> [About this exercise]:
Copy out, from the data below, each line in which the word "linejoin" occurs.

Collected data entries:
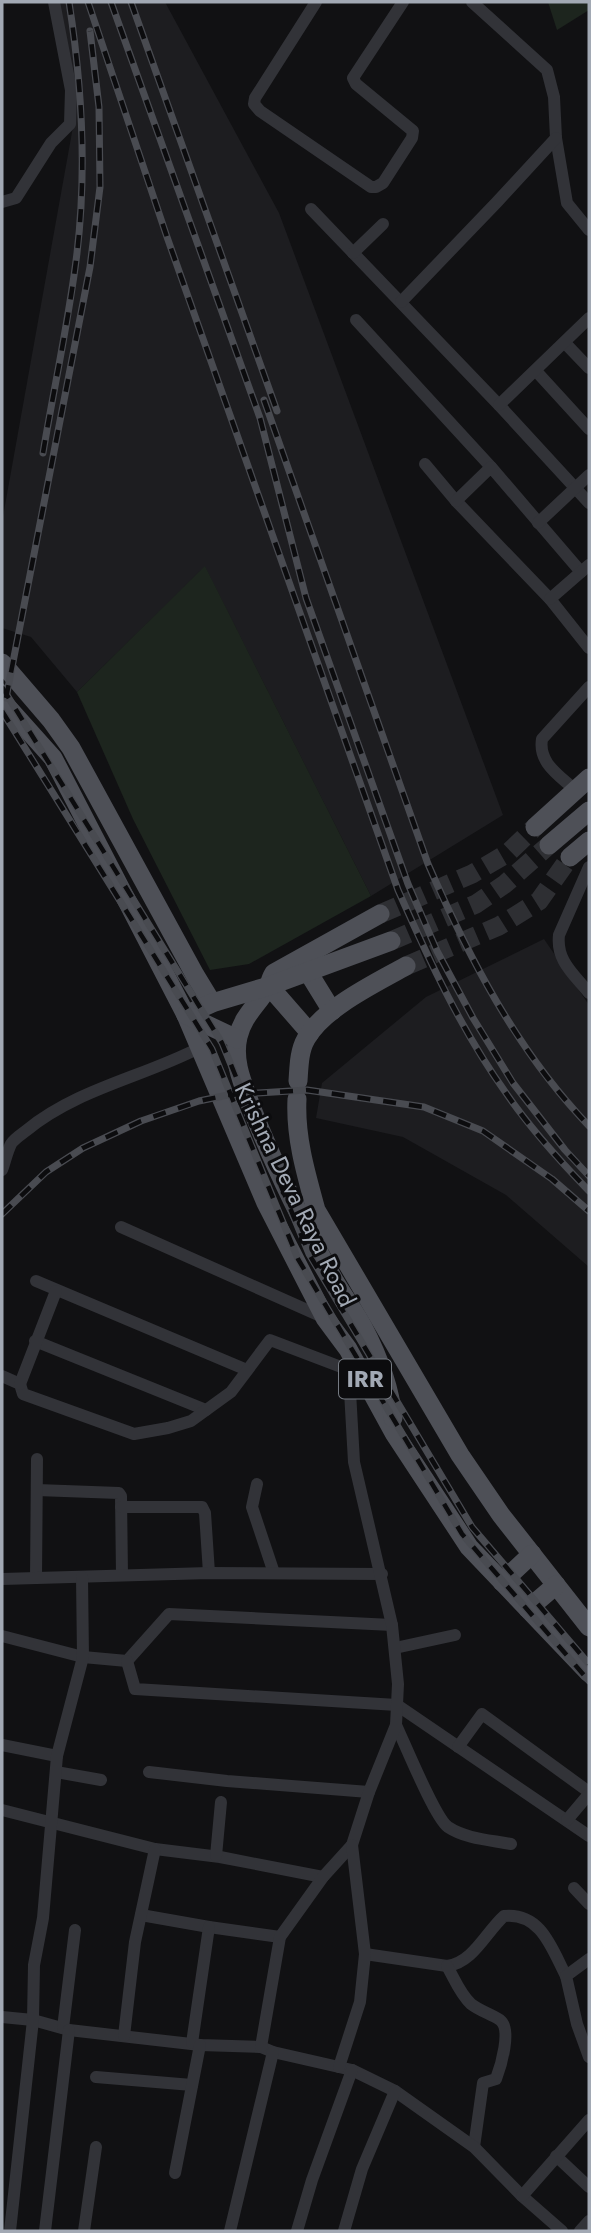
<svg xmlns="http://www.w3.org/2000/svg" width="591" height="2233" viewBox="0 0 591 2233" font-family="Jost,sans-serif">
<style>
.built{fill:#1d1d20}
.green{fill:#1d251e}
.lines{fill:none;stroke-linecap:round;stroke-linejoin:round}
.primary-tunnel{stroke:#2e2f33;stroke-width:19;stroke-dasharray:19 10;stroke-linecap:butt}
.street{stroke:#323338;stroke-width:12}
.primary{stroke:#4e5057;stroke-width:19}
.rail-casing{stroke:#494b51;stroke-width:7}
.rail{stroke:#0c0c0e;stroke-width:4.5;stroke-dasharray:13;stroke-linecap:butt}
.labels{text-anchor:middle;stroke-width:6;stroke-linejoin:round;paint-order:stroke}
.shield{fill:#0c0c0e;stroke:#757a82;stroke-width:2}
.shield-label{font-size:23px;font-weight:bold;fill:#a2a9b4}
.street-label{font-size:24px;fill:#a2a9b4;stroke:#0c0c0e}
</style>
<rect width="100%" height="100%" fill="#111113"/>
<g class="built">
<polygon points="58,2 165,2 279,213 503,815 371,896 205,567 77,692 31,637 2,628 2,522 76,110"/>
<polygon points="544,939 589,1005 589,1267 506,1195 403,1137 316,1118 322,1083 426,997"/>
</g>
<g class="green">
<polygon points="548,2 589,2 589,10 557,30"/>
<polygon points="205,566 371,896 249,964 210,970 133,819 77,692"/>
</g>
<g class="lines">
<g class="primary-tunnel">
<polyline points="380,914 472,874 508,853 535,827"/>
<polyline points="391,941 476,904 505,884 549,845"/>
<polyline points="406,966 499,926 539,901 570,857"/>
</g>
<g class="street">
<polyline points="316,2 255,98 254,104 260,111 371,187 376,187 383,183 412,138 413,131 356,84 353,78 403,2"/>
<polyline points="472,2 547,70 554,97 556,138 567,203 589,230"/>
<polyline points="2,202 16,198 51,143 70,124 71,90 54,2"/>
<polyline points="311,209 499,405 589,503"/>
<polyline points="353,253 383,224"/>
<polyline points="401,302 497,202 556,138"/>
<polyline points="356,320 491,467"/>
<polyline points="565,343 589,368"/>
<polyline points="536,371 589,429"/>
<polyline points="499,405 589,318"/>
<polyline points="425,464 456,501 550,599 589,648"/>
<polyline points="456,501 491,467 581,572"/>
<polyline points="538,523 589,475"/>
<polyline points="550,599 589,565"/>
<path d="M 575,790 C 559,775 538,763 542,739 L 589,687"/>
<path d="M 589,867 L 559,935 C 556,961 574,974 589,993"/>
<path d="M 2,1170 C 5,1162 7,1152 11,1144 C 14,1139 22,1134 27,1130 C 77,1089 143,1077 199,1048"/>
<polyline points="121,1227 325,1318"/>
<polyline points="36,1281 247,1370"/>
<polyline points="35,1341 206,1410"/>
<polyline points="2,1376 20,1384 23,1394 134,1434 168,1428 191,1421 231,1392 270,1340 349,1370"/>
<polyline points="20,1384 56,1291"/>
<polyline points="257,1484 252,1507 274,1573"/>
<polyline points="37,1490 119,1493 121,1496 122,1575"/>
<polyline points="121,1507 202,1507 205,1513 209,1573"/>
<polyline points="36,1578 37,1459"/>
<polyline points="2,1579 209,1573 382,1574"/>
<polyline points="2,1636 83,1657 127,1661 169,1614 392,1625"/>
<polyline points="395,1648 455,1635"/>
<polyline points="127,1661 135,1689 397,1705 589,1836"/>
<path d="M 396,1725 C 405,1744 435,1818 448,1827 C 466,1839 491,1840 511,1844"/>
<polyline points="2,1745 57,1756"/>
<polyline points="458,1747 482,1714 589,1792"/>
<polyline points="56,1772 101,1780"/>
<polyline points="149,1772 227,1781 369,1792"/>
<polyline points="2,1810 155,1849 220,1857 323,1877"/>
<polyline points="567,1820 589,1794"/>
<polyline points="216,1856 221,1802"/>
<polyline points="574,1888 589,1904"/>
<polyline points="141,1915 209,1927 280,1937"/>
<path d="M 365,1954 L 447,1966 C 473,1963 486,1932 504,1916 C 541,1912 552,1949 566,1976"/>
<polyline points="589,1959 566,1976 577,2024 589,2057"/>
<path d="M 447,1966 C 454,1978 460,1994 471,2004 C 480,2011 491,2014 500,2020 C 512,2029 501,2066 496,2079 L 483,2083 L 474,2147"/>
<polyline points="2,2017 33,2020 69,2030 200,2045 261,2047 273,2052 352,2070 395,2091 474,2147 522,2196 562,2231"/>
<polyline points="63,2028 75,1930"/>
<polyline points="124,2036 135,1942 155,1849"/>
<polyline points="192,2043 209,1927"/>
<polyline points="261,2047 280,1937 323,1877 352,1845 369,1792 396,1725 398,1684 392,1625 354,1462 348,1356"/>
<polyline points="339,2067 360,2002 365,1954 352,1845"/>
<polyline points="96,2077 192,2085"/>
<polyline points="556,2156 589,2187"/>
<polyline points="175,2173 200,2045"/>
<polyline points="522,2196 589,2120"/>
<polyline points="10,2231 33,2020 34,1965 43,1918 57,1756 83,1657 82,1577"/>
<polyline points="45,2231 69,2030"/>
<polyline points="84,2231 96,2147"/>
<polyline points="230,2231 273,2052"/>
<polyline points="297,2231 312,2180 352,2070"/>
<polyline points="344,2231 362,2169 395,2091"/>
<polyline points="580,2231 589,2221"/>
</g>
<g class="primary">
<polyline points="2,663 51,720 71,748 195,975 212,1003"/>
<polyline points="2,701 53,758 186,1015 266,1203 325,1318 348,1349 394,1433 469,1547 589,1673"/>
<polyline points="535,827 589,778"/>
<polyline points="549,845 589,811"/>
<polyline points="570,857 589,841"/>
<path d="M 380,914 L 274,973 C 271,977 270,983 268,987 C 257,1006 243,1015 238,1037 C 232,1062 244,1086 252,1109 C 275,1168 304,1226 335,1282 C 344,1297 355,1312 363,1327 C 377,1354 390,1388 393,1418"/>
<polyline points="308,972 332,1011"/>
<polyline points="269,986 310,1033"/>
<polyline points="186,1015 212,1003 269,986 391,941"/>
<polyline points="186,1015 237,1039"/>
<path d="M 298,1081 C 299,1067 299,1051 306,1039 C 323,1008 376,983 406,966"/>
<path d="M 297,1099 C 295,1137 306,1174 316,1210 L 460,1455 L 501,1515 L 589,1627"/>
<polyline points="502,1582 532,1554"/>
<polyline points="528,1609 556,1585"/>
</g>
<defs>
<g id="rail">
<path d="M 88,2 L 167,237 L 398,890 C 429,960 461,1030 506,1093 C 530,1128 559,1160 589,1191"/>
<polyline points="111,2 260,418 306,598 408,884 437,951 473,1018 513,1083 565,1150 589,1176"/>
<polyline points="131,2 277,411"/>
<path d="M 264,400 L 428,864 C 469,958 517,1051 589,1126"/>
<path d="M 43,453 C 54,387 69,320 77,253 C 87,169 82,85 69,2"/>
<polyline points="2,687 222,1043 309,1254 472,1527 589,1664"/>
<polyline points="6,698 90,267 100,187 99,107 90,31"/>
<polyline points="2,711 212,1049 298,1259 462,1534 589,1681"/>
<polyline points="2,1214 46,1172 83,1148 141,1121 199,1101 228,1095 307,1090 424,1107 483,1131 552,1179 589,1211"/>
</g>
</defs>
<use href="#rail" class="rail-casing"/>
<use href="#rail" class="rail"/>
</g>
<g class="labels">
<rect class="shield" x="339" y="1359.5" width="52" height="39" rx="5"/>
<g class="shield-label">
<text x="365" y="1387">IRR</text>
</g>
<g class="street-label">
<text transform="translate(295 1195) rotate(64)" y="8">Krishna Deva Raya Road</text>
</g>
</g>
<rect width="591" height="2233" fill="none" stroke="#a2a9b4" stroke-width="7"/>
</svg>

> [Reply to the task]:
.lines{fill:none;stroke-linecap:round;stroke-linejoin:round}
.labels{text-anchor:middle;stroke-width:6;stroke-linejoin:round;paint-order:stroke}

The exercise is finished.